#### [Job item]
Reproduce verbatim the text of the rows below, everything from the line containing "OUR LATEST PRIVATE AIR" down to the line containing "the prestigious", with both of those lines included.

[Dataset entries]
== == ==
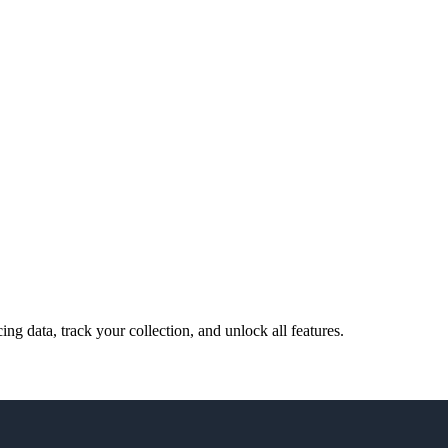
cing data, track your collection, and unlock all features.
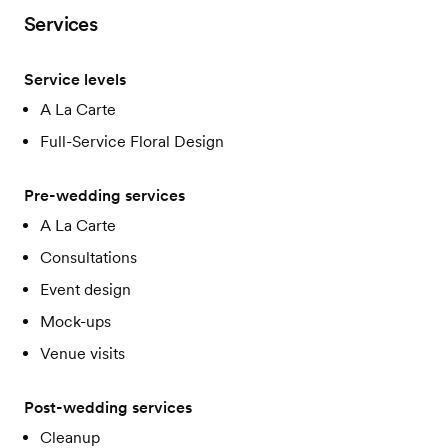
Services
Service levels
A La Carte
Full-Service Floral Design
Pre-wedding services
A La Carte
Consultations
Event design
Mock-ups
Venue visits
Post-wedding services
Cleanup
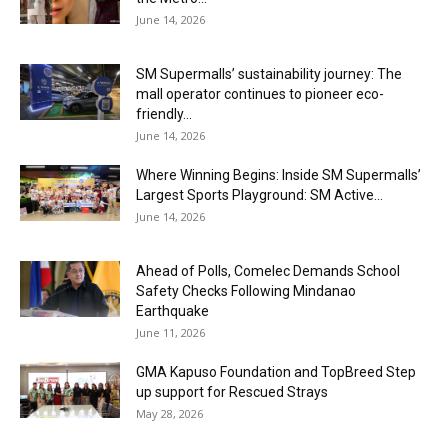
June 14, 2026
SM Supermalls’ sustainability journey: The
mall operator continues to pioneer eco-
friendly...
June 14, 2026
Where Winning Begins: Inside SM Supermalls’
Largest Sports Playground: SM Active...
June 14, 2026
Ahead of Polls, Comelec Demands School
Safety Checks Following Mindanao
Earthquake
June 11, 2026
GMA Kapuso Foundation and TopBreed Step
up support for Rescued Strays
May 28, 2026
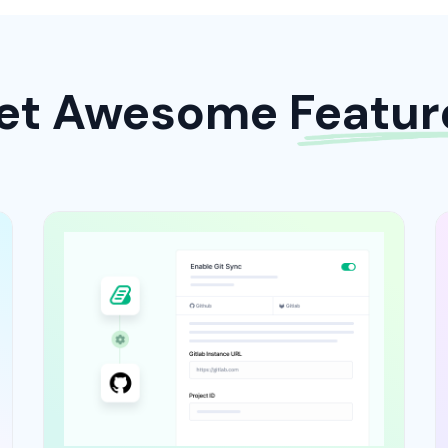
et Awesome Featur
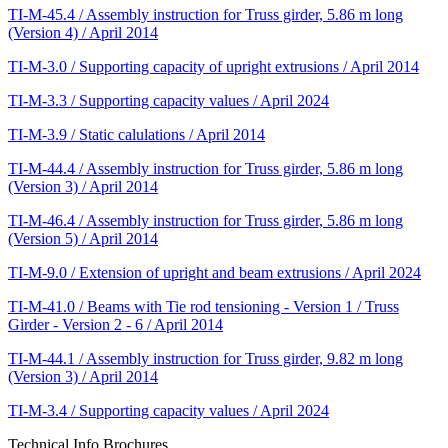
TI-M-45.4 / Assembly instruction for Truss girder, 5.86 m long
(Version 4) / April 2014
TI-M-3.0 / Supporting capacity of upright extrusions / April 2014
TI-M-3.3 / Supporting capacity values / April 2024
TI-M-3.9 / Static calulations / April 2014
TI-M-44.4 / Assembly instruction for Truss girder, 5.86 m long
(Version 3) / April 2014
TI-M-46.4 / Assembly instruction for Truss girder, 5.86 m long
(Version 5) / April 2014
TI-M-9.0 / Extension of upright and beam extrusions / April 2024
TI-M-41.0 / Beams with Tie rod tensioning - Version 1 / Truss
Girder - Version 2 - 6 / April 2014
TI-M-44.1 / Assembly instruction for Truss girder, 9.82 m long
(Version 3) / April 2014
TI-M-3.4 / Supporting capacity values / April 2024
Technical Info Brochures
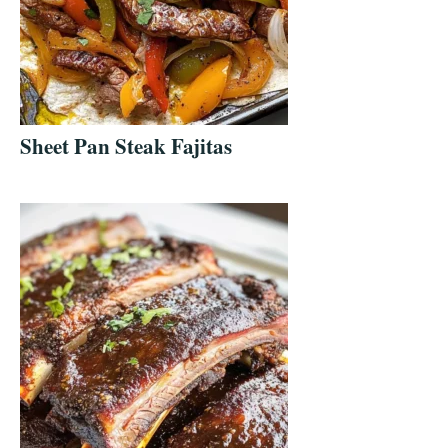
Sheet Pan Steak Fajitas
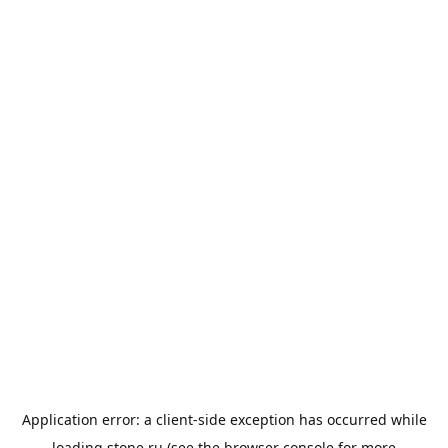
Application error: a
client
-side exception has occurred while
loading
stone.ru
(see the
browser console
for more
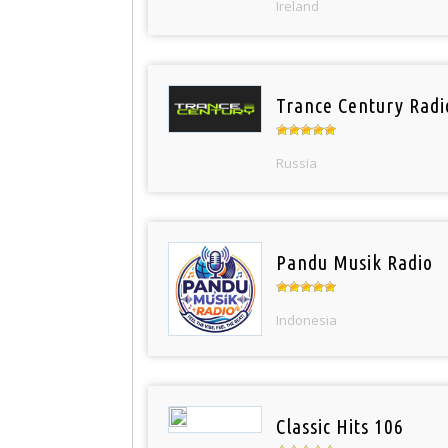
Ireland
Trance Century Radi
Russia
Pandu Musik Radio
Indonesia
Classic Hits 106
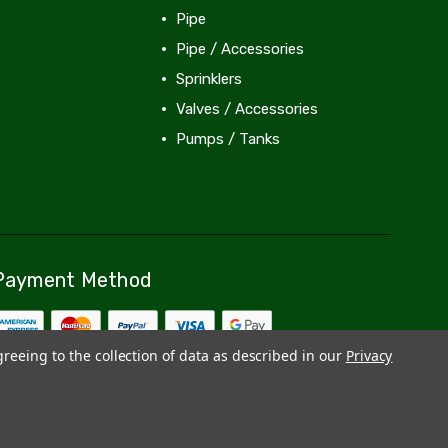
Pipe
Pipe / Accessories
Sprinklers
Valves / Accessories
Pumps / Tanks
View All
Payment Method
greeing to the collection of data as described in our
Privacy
== == ==
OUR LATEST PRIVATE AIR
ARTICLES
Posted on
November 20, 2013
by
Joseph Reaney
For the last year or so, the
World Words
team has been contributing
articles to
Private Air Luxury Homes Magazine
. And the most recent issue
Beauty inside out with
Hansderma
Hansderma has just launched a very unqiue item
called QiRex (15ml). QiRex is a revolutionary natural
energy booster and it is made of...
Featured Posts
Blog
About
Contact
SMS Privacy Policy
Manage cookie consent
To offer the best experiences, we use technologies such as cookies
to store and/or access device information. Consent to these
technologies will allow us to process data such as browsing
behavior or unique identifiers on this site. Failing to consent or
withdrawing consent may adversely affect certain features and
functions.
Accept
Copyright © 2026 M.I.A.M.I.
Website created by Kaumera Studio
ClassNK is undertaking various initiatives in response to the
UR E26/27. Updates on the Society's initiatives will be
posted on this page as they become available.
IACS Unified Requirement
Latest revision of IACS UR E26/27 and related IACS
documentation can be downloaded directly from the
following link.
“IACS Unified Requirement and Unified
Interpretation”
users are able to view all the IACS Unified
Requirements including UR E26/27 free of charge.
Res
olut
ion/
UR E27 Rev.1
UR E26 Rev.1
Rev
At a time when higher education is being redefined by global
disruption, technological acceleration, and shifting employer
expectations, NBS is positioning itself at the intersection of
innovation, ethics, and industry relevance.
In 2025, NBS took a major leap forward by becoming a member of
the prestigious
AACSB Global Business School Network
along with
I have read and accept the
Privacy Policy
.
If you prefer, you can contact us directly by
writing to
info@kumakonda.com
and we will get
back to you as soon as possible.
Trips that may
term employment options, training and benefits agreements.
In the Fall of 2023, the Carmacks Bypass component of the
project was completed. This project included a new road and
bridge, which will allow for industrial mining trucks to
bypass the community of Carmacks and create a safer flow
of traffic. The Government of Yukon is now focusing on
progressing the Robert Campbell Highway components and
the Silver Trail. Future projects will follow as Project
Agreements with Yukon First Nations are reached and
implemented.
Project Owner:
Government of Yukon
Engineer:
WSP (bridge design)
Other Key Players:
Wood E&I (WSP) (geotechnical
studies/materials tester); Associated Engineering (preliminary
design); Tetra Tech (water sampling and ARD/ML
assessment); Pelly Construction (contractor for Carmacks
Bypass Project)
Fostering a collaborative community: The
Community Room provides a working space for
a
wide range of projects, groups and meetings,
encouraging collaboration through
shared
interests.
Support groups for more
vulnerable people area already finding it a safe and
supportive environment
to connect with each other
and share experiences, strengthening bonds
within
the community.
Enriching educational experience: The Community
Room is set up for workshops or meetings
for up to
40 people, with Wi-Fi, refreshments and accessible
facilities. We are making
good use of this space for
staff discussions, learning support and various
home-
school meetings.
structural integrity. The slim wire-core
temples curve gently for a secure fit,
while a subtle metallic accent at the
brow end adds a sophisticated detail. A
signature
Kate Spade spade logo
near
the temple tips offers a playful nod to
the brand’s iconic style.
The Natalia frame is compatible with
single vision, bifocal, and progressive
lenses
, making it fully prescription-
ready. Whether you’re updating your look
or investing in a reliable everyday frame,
== == ==
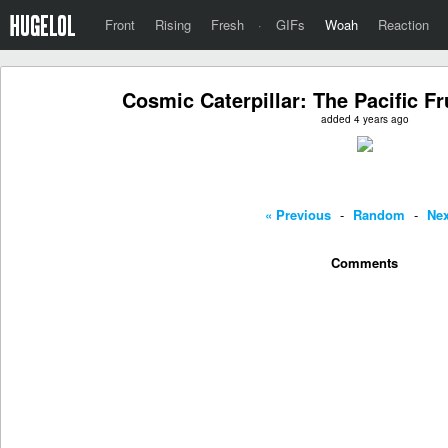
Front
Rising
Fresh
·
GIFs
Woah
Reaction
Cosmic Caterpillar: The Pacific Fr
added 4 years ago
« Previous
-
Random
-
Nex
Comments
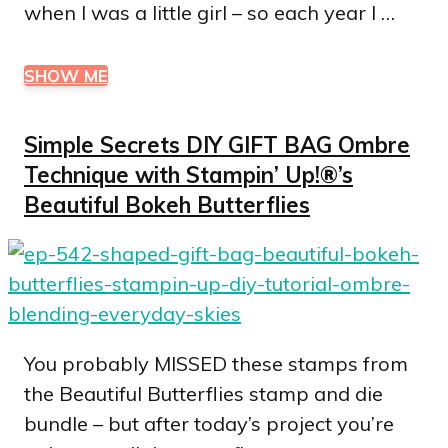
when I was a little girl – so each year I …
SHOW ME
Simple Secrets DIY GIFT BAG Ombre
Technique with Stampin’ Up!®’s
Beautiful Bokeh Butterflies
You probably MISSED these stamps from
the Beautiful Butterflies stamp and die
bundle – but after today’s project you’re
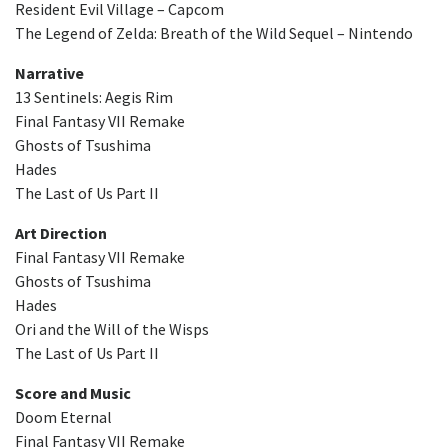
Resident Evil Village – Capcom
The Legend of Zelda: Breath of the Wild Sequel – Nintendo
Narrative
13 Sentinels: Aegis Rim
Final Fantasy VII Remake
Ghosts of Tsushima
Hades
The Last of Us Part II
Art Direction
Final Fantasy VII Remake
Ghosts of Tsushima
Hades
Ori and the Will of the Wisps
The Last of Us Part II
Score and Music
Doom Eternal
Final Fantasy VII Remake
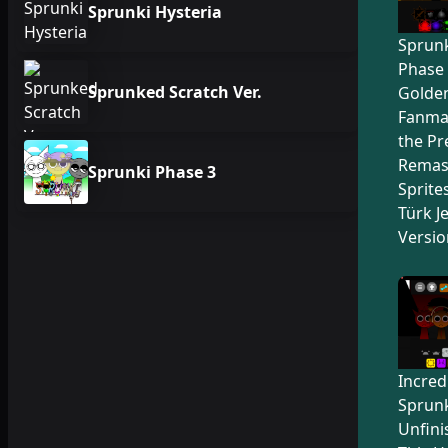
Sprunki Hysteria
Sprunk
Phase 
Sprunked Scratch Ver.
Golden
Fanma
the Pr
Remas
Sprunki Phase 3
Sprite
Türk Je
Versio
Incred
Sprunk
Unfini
== == ==
#### [Answer box]
OUR LATEST PRIVATE AIR
ARTICLES
Posted on
November 20, 2013
by
Joseph Reaney
For the last year or so, the
World Words
team has been contributing
articles to
Private Air Luxury Homes Magazine
. And the most recent issue
Beauty inside out with
Hansderma
Hansderma has just launched a very unqiue item
called QiRex (15ml). QiRex is a revolutionary natural
energy booster and it is made of...
Featured Posts
Blog
About
Contact
SMS Privacy Policy
Manage cookie consent
To offer the best experiences, we use technologies such as cookies
to store and/or access device information. Consent to these
technologies will allow us to process data such as browsing
behavior or unique identifiers on this site. Failing to consent or
withdrawing consent may adversely affect certain features and
functions.
Accept
Copyright © 2026 M.I.A.M.I.
Website created by Kaumera Studio
ClassNK is undertaking various initiatives in response to the
UR E26/27. Updates on the Society's initiatives will be
posted on this page as they become available.
IACS Unified Requirement
Latest revision of IACS UR E26/27 and related IACS
documentation can be downloaded directly from the
following link.
“IACS Unified Requirement and Unified
Interpretation”
users are able to view all the IACS Unified
Requirements including UR E26/27 free of charge.
Res
olut
ion/
UR E27 Rev.1
UR E26 Rev.1
Rev
At a time when higher education is being redefined by global
disruption, technological acceleration, and shifting employer
expectations, NBS is positioning itself at the intersection of
innovation, ethics, and industry relevance.
In 2025, NBS took a major leap forward by becoming a member of
the prestigious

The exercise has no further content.